Define, and own the success metrics that quantify foundational model value.
Build causal inference methodologies to isolate the incremental impact of individual model components within a complex, multi-model production system where changes co-occur and interact.
Work cross-functionally to build relationships, proactively communicate key findings, and collaborate closely with ML Engineers, Applied Scientists, Homefeed and Surface teams to ensure measurement rigor is embedded in every model launch.
Relentlessly focus on impact, whether through sharpening investment decisions with data, raising the bar for launch criteria, accelerating experimentation velocity, or surfacing hidden inefficiencies in the model ecosystem.
Requirements
5+ years of experience analyzing data in a fast-paced, data-driven environment with proven ability to apply scientific methods to solve real-world problems on web-scale data.
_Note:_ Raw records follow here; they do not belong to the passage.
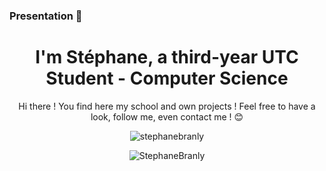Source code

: ### Presentation 👋

<h1 align="center">I'm Stéphane, a third-year UTC Student - Computer Science</h1>
<p align="center"> Hi there ! You find here my school and own projects !
Feel free to have a look, follow me, even contact me ! 😊
</p>
<p align="center"> <img src="https://github-readme-stats.vercel.app/api?username=StephaneBranly&show_icons=true&count_private=true" alt="stephanebranly" /> </p>
<p align="center"> <img src="https://github-readme-stats.vercel.app/api/top-langs/?username=StephaneBranly&layout=compact" alt="StephaneBranly" /> </p>
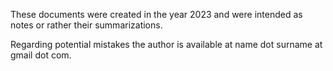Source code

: These documents were created in the year 2023 and were intended as notes or rather their summarizations. 

Regarding potential mistakes the author is available at name dot surname at gmail dot com.
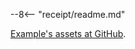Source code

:--8<-- "receipt/readme.md"

[Example's assets at GitHub](https://github.com/jndiogo/sibila/tree/main/examples/receipt).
Strong interest and hands-on experience in one or more of: ML system evaluation, recommender system measurement, A/B experimentation at scale, causal inference
Deep familiarity with large-scale recommendation or ranking systems and their evaluation including an understanding of how representation learning, retrieval, ranking, and re-ranking stages interact and compound in production.
Experience designing and executing A/B experiments for complex ML systems, including multi-surface holdouts, metric decomposition, long-run effect estimation, and interference/spillover mitigation.
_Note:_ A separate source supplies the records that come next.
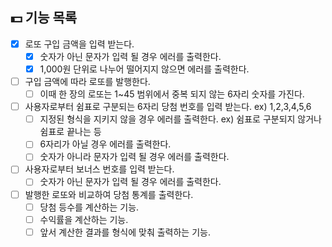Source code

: ## 💵 기능 목록

- [x] 로또 구입 금액을 입력 받는다.
  - [x] 숫자가 아닌 문자가 입력 될 경우 에러를 출력한다.
  - [x] 1,000원 단위로 나누어 떨어지지 않으면 에러를 출력한다.
- [ ] 구입 금액에 따라 로또를 발행한다.
  - [ ] 이때 한 장의 로또는 1~45 범위에서 중복 되지 않는 6자리 숫자를 가진다.
- [ ] 사용자로부터 쉼표로 구분되는 6자리 당첨 번호를 입력 받는다. ex) 1,2,3,4,5,6
  - [ ] 지정된 형식을 지키지 않을 경우 에러를 출력한다. ex) 쉼표로 구분되지 않거나 쉼표로 끝나는 등
  - [ ] 6자리가 아닐 경우 에러를 출력한다.
  - [ ] 숫자가 아니라 문자가 입력 될 경우 에러를 출력한다.
- [ ] 사용자로부터 보너스 번호를 입력 받는다.
  - [ ] 숫자가 아닌 문자가 입력 될 경우 에러를 출력한다.
- [ ] 발행한 로또와 비교하여 당첨 통계를 출력한다.
  - [ ] 당첨 등수를 계산하는 기능.
  - [ ] 수익률을 계산하는 기능.
  - [ ] 앞서 계산한 결과를 형식에 맞춰 출력하는 기능.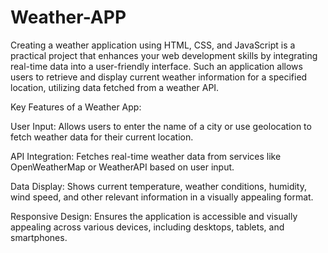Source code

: # Weather-APP

Creating a weather application using HTML, CSS, and JavaScript is a practical project that enhances your web development skills by integrating real-time data into a user-friendly interface. Such an application allows users to retrieve and display current weather information for a specified location, utilizing data fetched from a weather API.

Key Features of a Weather App:

User Input: Allows users to enter the name of a city or use geolocation to fetch weather data for their current location.

API Integration: Fetches real-time weather data from services like OpenWeatherMap or WeatherAPI based on user input.

Data Display: Shows current temperature, weather conditions, humidity, wind speed, and other relevant information in a visually appealing format.

Responsive Design: Ensures the application is accessible and visually appealing across various devices, including desktops, tablets, and smartphones.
Strong quantitative programming (Python) and data manipulation skills (SQL/Spark); experience with ML pipelines, feature stores, and large-scale experimentation platforms.
Ability to work independently, drive ambiguous projects end-to-end, and operate with high ownership in a fast-moving research-to-production environment.
Excellent written and verbal communication skills, with the ability to translate complex system-level findings into clear narratives for technical and non-technical partners including leadership-level investment recommendations.
A team player eager to partner across teams to turn measurement insights into better models and faster launches.